Un espacio para hablar: ¡Nos vamos al huerto!
Visitamos El Huerto del Retiro, junto a Luciano Labajos, para pensar como la educación ambiental y artística pueden encontrarse e inspirar nuevas propuestas educativas.
Durante el movimiento impresionista, los huertos —tanto de hortalizas como de árboles frutales— tuvieron una importante relevancia artística, política y personal para numerosas pintoras y pintores. Claude Monet y Pierre-Auguste Renoir, por ejemplo, cultivaron su propia parcela de patatas. Entre quienes más se interesaron por este entorno destacó Camille Pissarro, que retrató la vida rural, el trabajo cotidiano y la luz cambiante de las estaciones a través de sus escenas de huertas. Así, sus obras en Pontoise y Éragny muestran una mirada íntima y cercana a la naturaleza, donde arte y vida diaria se integran de forma armónica.
Tomando como referencia la sensibilidad de los impresionistas, proponemos al profesorado una visita al Centro de Información y Educación Ambiental El Huerto del Retiro —ubicado en los Jardines del Buen Retiro, junto a los Viveros de Estufa— para explorar el huerto como espacio de aprendizaje. Durante la actividad, buscamos aproximarnos a prácticas educativas más sensibles, críticas y conectadas con nuestro entorno; abordar el papel que estos enclaves tuvieron en la pintura europea del siglo XIX; y conocer los valores naturales, sociales y culturales del Huerto de El Retiro.
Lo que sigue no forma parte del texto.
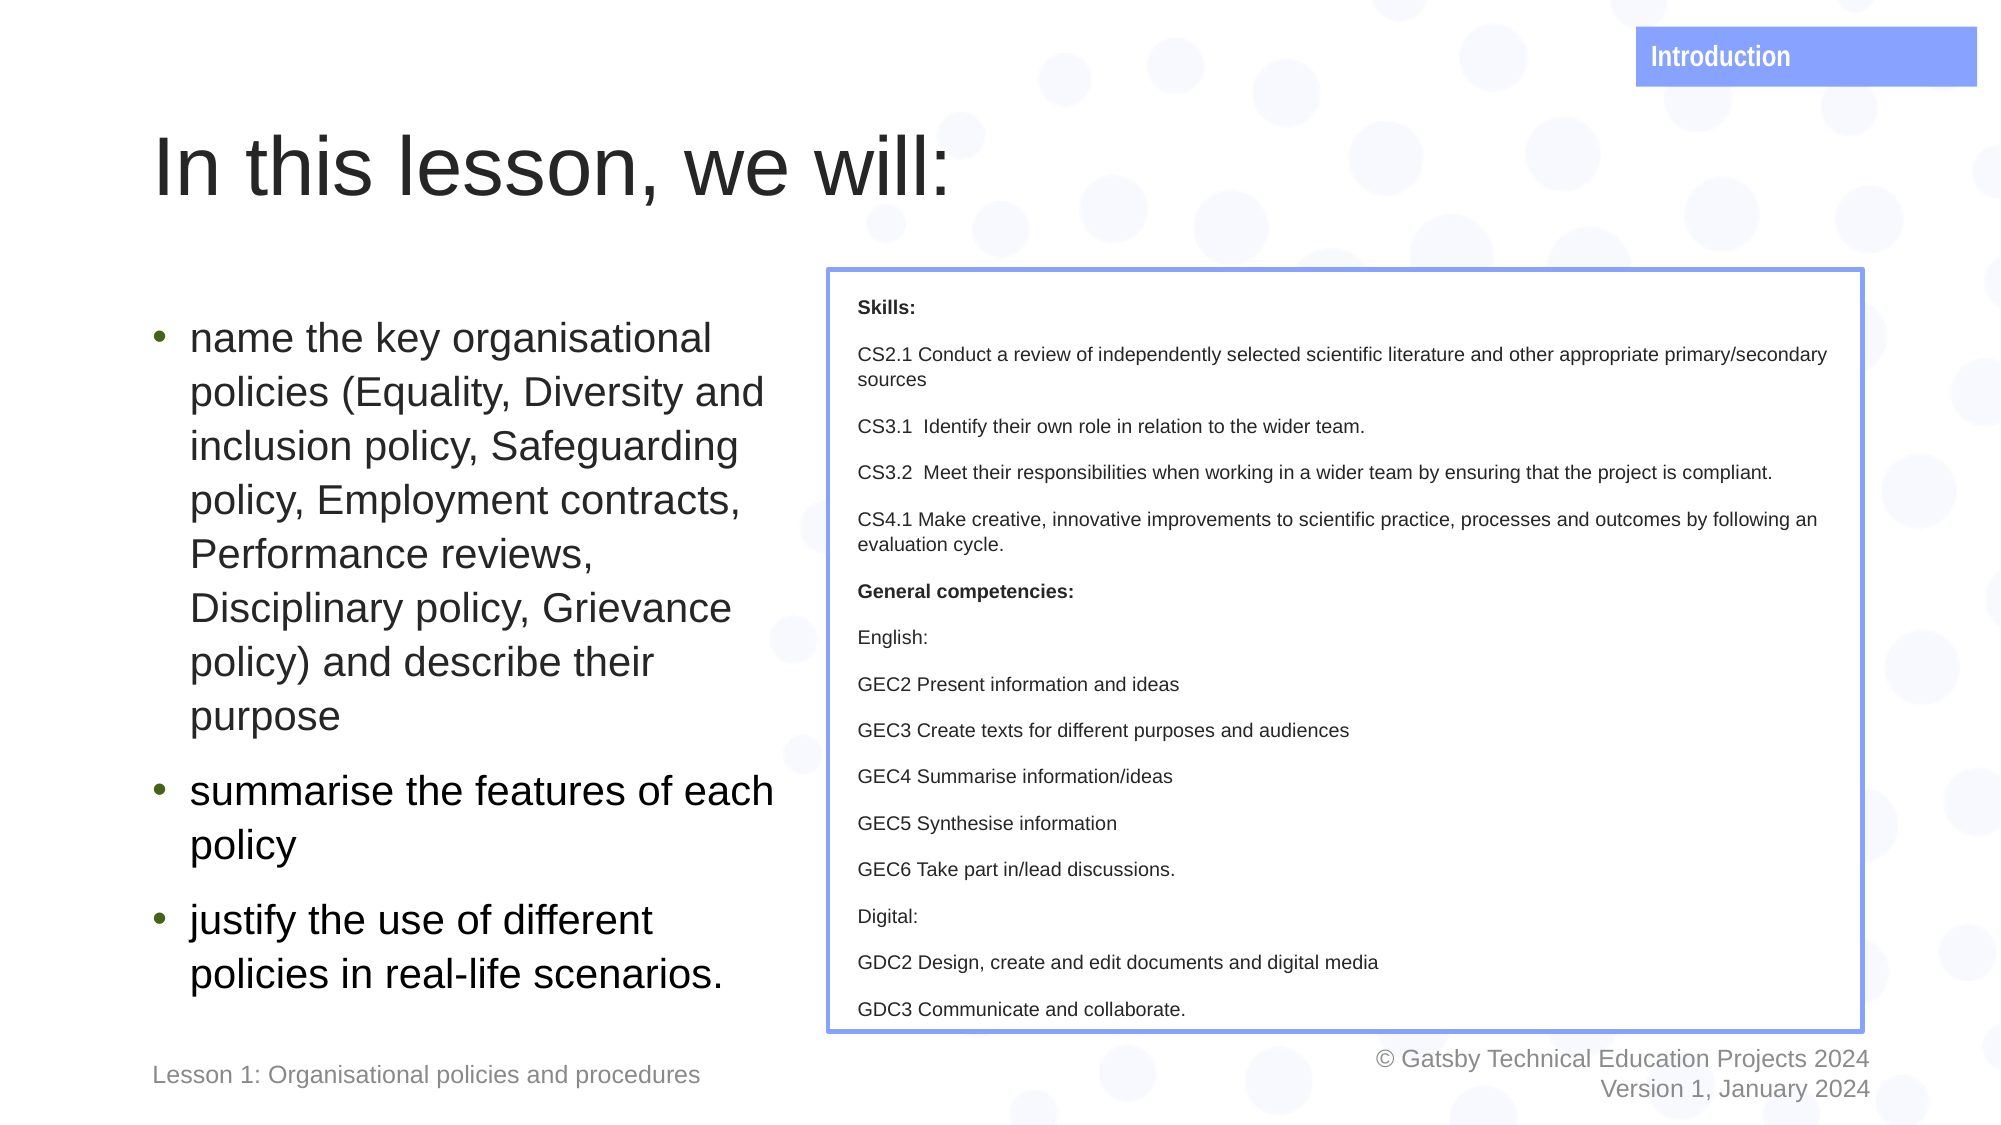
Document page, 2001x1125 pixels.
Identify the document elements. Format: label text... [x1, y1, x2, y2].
¿Quién nos acompaña? En esta ocasión contamos con Luciano Labajos, jardinero y educador ambiental con una amplia trayectoria en el Vivero de Casa de Campo y en el Huerto del Retiro. En 1998 participó en la creación de Ecologistas en Acción. Ha colaborado en el programa Reserva Natural de Radio Nacional y es autor de diversos artículos técnicos, un documental, varios libros sobre jardinería tradicional y ecológica, así como dos poemarios.
A esta iniciativa se suman Eva García y Salvador Martín, del Área de Educación del Museo Nacional Thyssen-Bornemisza.